There are two key vectors for virus infection: Human Computer Interfaces and bio-molecular computers. The field of interfaces is a wide one, ranging from replacement parts (hearts, muscles, eyes and so on) to new ways of communicating; some pundits believe that within our lifetimes, we’ll go online by sticking a jack plug into the back of our necks.
Sticking computers into people only becomes a problem once those computers are networked, especially if they’re networked to the Internet. If you can locate something you can attack it, and while the prospect of implants causing Dr Strangelove-style tics is an amusing one, if the implanted device is there for live-saving reasons then any infection or hacking attempt could be catastrophic. In the case of the much-mooted jack plug in the back of your neck, a virus could drive you daft.

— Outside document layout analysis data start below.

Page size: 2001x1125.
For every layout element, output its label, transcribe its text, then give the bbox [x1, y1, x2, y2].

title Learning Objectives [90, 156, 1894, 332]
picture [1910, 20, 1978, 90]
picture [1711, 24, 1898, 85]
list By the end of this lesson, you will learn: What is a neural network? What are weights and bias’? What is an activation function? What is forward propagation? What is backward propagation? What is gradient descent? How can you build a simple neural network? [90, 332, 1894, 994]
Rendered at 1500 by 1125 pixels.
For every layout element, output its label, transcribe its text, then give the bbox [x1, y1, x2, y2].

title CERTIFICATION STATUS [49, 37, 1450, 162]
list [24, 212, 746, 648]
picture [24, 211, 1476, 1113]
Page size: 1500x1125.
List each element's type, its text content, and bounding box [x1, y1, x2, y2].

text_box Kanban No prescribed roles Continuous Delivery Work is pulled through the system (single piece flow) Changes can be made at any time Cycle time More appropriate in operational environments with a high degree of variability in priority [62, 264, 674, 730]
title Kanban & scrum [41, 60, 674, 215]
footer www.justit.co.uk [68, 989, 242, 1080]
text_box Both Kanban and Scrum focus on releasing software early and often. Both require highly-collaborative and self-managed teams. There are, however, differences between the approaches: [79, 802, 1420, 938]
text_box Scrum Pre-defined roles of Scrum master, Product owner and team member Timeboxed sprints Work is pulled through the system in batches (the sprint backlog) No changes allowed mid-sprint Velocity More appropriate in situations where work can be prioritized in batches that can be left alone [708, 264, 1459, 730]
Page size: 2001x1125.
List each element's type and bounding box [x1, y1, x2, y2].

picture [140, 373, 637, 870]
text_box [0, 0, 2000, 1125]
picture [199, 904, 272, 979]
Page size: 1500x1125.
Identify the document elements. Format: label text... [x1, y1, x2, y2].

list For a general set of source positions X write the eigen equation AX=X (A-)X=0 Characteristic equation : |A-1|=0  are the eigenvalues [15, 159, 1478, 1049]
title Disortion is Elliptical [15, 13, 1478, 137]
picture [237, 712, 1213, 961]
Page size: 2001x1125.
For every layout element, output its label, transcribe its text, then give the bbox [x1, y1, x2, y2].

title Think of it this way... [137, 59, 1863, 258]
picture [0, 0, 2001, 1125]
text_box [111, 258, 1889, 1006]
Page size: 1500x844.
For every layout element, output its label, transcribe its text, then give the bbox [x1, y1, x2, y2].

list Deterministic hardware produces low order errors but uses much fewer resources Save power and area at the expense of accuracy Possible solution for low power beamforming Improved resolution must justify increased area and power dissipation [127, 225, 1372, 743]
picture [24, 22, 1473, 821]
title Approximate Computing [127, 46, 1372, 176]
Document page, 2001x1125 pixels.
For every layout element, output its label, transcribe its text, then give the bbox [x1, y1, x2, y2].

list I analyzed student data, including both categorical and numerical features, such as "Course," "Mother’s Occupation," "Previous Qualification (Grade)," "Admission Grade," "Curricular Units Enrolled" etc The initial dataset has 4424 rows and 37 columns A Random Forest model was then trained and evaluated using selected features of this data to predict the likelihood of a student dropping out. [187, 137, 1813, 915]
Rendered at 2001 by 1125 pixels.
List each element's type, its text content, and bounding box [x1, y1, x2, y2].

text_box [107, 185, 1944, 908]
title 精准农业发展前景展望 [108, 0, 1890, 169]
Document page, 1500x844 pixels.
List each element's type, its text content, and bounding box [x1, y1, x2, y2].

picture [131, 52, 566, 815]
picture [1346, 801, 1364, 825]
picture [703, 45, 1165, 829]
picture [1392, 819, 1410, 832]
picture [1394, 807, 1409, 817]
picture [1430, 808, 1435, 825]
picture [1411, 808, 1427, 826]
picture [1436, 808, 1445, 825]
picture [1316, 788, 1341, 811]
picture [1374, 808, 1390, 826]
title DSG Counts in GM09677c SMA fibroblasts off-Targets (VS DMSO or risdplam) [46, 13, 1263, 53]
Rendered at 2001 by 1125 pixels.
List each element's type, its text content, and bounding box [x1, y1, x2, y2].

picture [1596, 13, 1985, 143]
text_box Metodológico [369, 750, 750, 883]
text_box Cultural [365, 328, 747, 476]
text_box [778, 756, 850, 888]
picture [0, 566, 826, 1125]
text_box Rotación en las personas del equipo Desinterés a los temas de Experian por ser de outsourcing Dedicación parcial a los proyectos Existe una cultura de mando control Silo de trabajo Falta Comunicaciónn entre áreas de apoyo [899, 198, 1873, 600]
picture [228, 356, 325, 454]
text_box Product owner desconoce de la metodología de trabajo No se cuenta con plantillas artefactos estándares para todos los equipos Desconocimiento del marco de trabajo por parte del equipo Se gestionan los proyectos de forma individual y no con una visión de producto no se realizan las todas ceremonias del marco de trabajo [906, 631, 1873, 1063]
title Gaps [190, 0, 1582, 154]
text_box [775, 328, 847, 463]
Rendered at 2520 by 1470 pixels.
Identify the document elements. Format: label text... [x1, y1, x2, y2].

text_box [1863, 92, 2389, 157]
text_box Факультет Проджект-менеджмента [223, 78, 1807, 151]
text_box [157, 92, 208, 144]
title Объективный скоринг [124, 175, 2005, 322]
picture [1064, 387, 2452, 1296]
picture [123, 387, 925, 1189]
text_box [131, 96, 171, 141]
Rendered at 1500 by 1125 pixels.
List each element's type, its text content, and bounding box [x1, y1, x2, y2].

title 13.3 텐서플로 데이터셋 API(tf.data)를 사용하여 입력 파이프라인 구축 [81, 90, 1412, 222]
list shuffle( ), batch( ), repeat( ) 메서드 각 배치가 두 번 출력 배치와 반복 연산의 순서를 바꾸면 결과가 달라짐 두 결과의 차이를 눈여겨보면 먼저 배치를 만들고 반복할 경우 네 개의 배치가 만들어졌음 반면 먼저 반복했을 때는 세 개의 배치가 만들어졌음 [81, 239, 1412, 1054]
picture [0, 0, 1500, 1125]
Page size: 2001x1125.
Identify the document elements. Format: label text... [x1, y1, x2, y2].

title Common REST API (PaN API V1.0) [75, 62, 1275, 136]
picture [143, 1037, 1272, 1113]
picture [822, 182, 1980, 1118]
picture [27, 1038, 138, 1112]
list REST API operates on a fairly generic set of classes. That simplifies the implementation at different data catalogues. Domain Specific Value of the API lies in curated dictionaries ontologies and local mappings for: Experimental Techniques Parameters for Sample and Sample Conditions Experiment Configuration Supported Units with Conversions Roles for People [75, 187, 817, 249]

The risk of hacked implants is already here: Reading professor Kevin Warwick concealed the IP address of his arm implant during recent experiments where he controlled a robot arm on the other side of the world. The professor was concerned that if people could find the IP address of his implant, they’d try to hack it. Warwick is a big fan of networking humans and computers together, but warns: “We’re looking at software viruses and biological viruses becoming one and the same. The security problems (will) be much, much greater.”
He might be right, particularly as scientists turn to organic rather than silicon computers - machines that one day could live inside our bodies. It sounds like the stuff of science fiction, but it’s based on science fact: after all, computers are simply arrays of switches, and as the human brain shows, you can end up with very complex computational devices made from little more than meat.
In 2003, Israel’s Weizmann Institute of Science unveiled a biological computing device. It didn’t look like a PC - it was a litre of salt solution - but it contained three trillion DNA computers, which taken together could perform 66 billion operations per second. As Udi Shapiro of Israel’s Weizmann Institute of Science told CNN, “the ultimate application would be a ‘doctor in a cell,’ where a bio-molecular computer operates in the body.”
Bio-molecular computers are specifically designed to interface with living material - our cells, our nerve endings and so on - and their potential is stunning; as Shapiro explained to CNN, such machines could identify problems in our bodies and synthesise the appropriate drugs to solve the problem. If on the other hand they became compromised, we’d be in deep trouble.
The good news is that such machines are decades away, and even when they do arrive it’ll take more than a socially awkward teenager with a virus writing kit to infect them. Compromising the micro-machines would take a massive amount of scientific expertise, equipment and money, which would be beyond the reach of anyone bar governments and well-funded terrorist groups. It’s ironic: for years, we’ve spoken of terrorists as “the enemy within”; thanks to computing science, that’s exactly what they may become.
So are we safe in the short term? Possibly not. While viruses that can infect humans are a long way off, viruses that can *affect* humans aren’t hard to imagine - or to engineer. As we automate everything from medicine to motorways the potential damage from a rogue virus increases. For example, the government’s very interested in a satellite system that could automatically adjust the speed of every car on the road. Imagine the chaos - and carnage - if someone got a virus into that.